Problem requirements:
Each line of the data that mentions the string "front" needs to be identified and copied.

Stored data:
/---

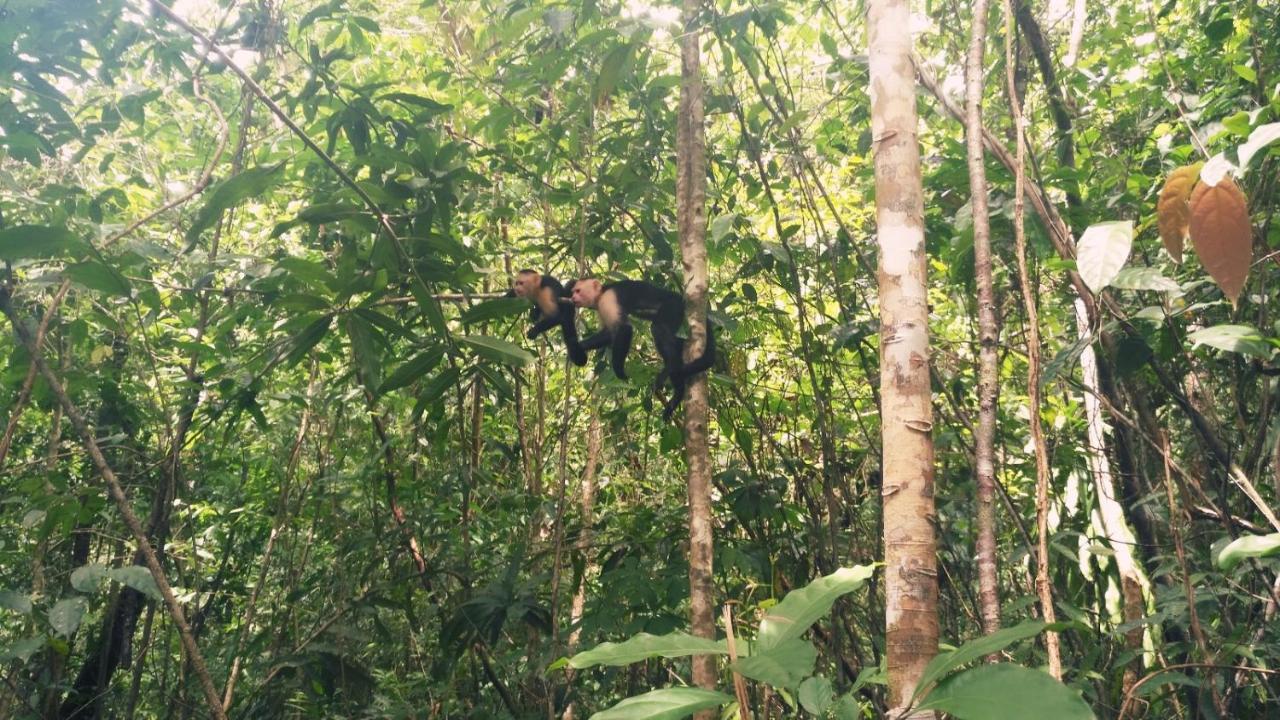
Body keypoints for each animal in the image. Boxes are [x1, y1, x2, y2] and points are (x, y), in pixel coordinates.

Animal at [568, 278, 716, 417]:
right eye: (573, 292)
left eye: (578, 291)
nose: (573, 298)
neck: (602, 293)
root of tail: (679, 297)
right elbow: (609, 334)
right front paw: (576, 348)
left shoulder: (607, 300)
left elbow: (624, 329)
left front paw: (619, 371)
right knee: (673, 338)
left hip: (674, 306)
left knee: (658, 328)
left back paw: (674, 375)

\---
/---

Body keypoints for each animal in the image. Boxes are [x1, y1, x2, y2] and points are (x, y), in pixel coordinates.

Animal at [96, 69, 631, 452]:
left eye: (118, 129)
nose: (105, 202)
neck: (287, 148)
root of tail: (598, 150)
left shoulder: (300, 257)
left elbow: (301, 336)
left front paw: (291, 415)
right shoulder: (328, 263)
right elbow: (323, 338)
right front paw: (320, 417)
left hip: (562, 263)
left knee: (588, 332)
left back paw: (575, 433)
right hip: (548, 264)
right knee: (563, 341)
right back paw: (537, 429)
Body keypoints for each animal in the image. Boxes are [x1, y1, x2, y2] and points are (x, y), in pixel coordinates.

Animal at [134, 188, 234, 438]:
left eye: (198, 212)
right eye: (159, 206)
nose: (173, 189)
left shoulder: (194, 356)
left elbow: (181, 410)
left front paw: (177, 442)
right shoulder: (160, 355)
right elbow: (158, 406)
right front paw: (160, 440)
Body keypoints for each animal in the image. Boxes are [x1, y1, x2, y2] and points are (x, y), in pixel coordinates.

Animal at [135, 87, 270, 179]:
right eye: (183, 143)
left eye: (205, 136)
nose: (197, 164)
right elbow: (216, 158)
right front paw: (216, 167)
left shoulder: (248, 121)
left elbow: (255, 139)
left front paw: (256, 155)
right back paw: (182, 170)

\---
/---

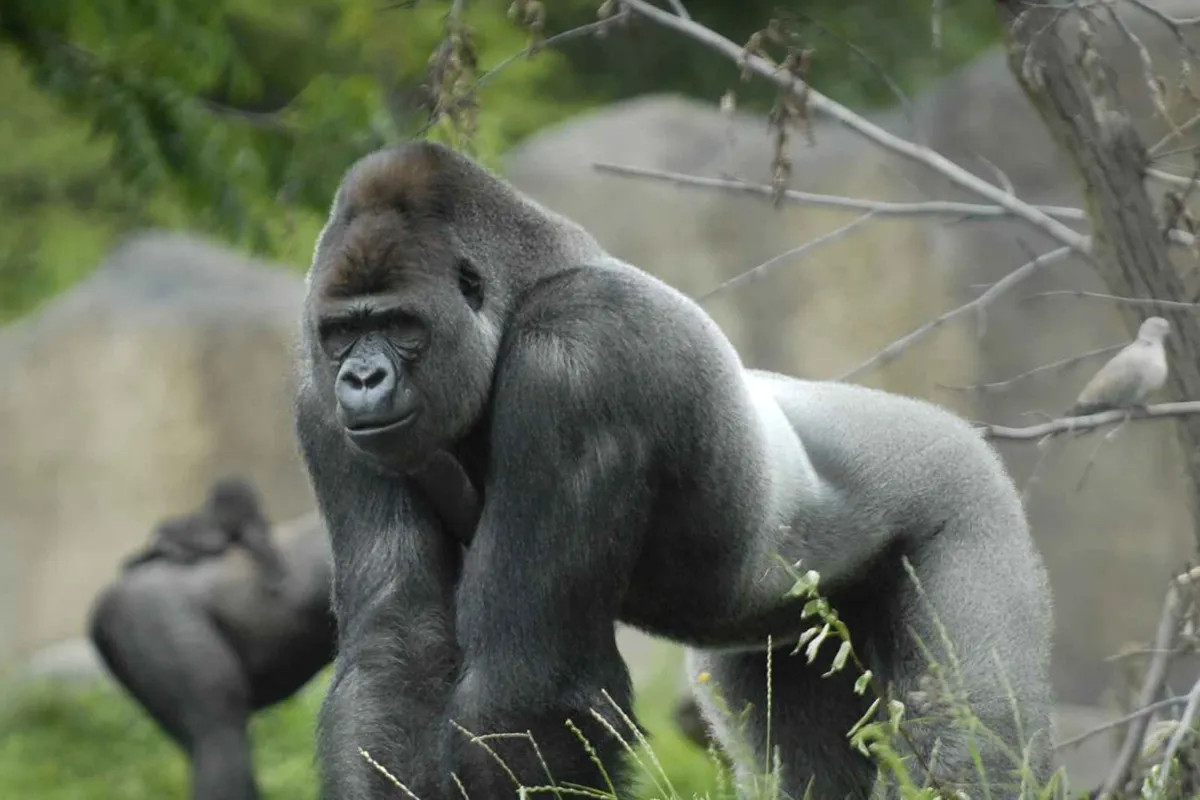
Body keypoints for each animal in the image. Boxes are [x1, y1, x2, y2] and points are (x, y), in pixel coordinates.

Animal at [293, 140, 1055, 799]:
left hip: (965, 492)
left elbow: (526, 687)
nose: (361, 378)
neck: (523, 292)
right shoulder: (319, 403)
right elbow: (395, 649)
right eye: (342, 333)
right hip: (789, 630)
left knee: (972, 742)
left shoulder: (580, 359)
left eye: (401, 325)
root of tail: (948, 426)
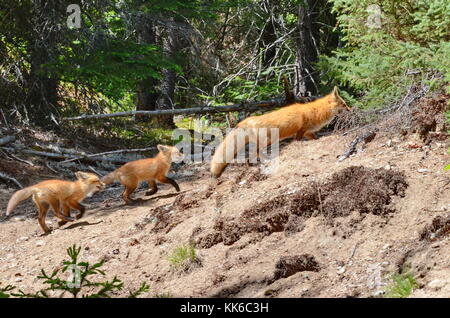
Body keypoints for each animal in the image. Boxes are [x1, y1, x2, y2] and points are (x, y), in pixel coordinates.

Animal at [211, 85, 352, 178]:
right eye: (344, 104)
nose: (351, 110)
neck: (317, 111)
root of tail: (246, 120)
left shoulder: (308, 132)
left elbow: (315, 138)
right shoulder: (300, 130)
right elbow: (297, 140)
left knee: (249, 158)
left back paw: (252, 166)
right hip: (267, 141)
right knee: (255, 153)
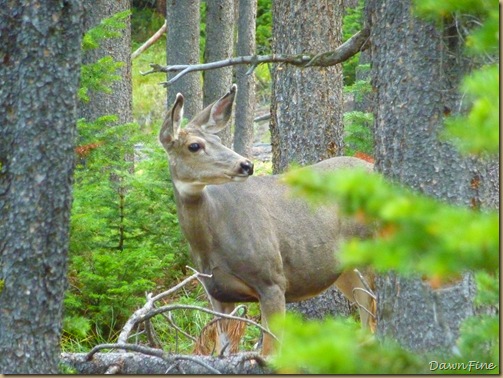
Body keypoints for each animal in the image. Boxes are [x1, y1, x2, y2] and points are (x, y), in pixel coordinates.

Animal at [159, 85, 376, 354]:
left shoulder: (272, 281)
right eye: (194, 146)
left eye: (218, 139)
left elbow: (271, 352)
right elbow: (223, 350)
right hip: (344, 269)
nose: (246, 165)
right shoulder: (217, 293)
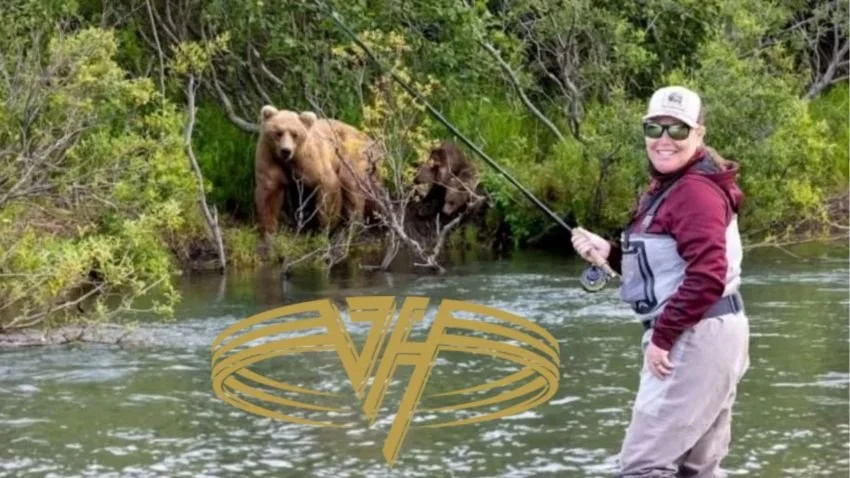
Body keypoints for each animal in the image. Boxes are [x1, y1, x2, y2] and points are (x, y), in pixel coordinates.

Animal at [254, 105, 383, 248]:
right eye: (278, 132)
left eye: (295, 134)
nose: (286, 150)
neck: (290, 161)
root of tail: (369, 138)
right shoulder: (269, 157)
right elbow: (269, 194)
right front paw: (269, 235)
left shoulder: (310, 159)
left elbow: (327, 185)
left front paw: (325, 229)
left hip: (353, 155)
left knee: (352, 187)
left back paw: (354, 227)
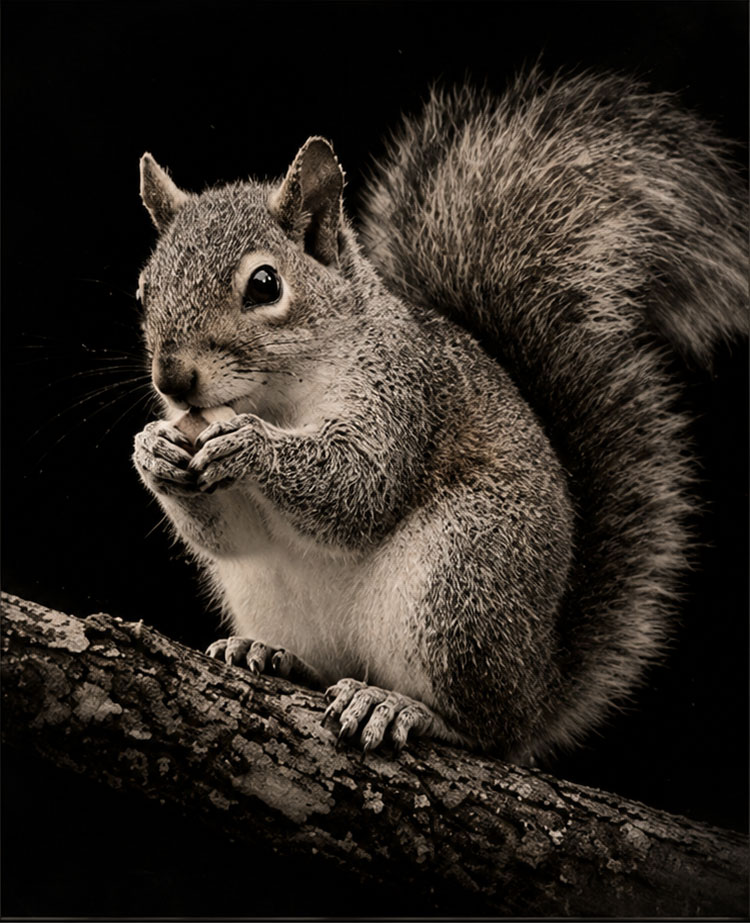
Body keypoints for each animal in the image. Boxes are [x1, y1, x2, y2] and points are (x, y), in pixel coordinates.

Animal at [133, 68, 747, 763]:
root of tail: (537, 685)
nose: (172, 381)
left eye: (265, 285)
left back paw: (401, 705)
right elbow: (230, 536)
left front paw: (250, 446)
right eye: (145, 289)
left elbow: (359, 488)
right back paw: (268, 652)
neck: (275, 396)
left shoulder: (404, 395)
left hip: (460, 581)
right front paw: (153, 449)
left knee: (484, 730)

\---

Response to the exercise:
right front paw: (576, 348)
left front paw: (619, 371)
left front paw: (291, 415)
right front paw: (320, 417)
left front paw: (177, 442)
right front paw: (160, 440)
right front paw: (216, 167)
left front paw: (256, 155)
right front paw: (269, 235)
left front paw: (325, 229)
left front paw: (250, 446)
right front paw: (153, 449)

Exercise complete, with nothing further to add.